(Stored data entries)
________________________

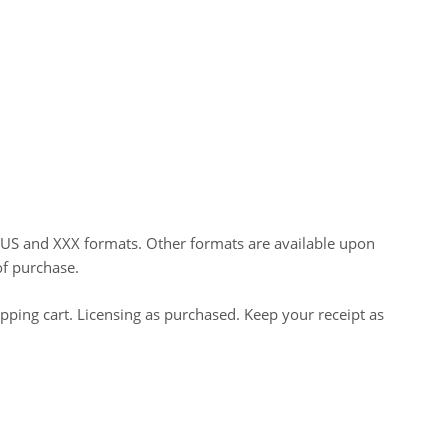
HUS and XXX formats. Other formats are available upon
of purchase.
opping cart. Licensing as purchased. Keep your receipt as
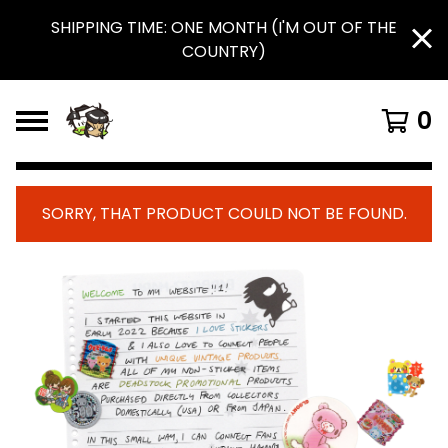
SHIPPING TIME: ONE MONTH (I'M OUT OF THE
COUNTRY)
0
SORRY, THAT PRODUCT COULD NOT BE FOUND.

________________________

→ WHAT THIS TASK INVOLVES
Your reply should hold only the records, duplicated exactly, without any image.

→ RESPONSE BELOW
HUS and XXX formats. Other formats are available upon
of purchase.
opping cart. Licensing as purchased. Keep your receipt as
SHIPPING TIME: ONE MONTH (I'M OUT OF THE
COUNTRY)
0
SORRY, THAT PRODUCT COULD NOT BE FOUND.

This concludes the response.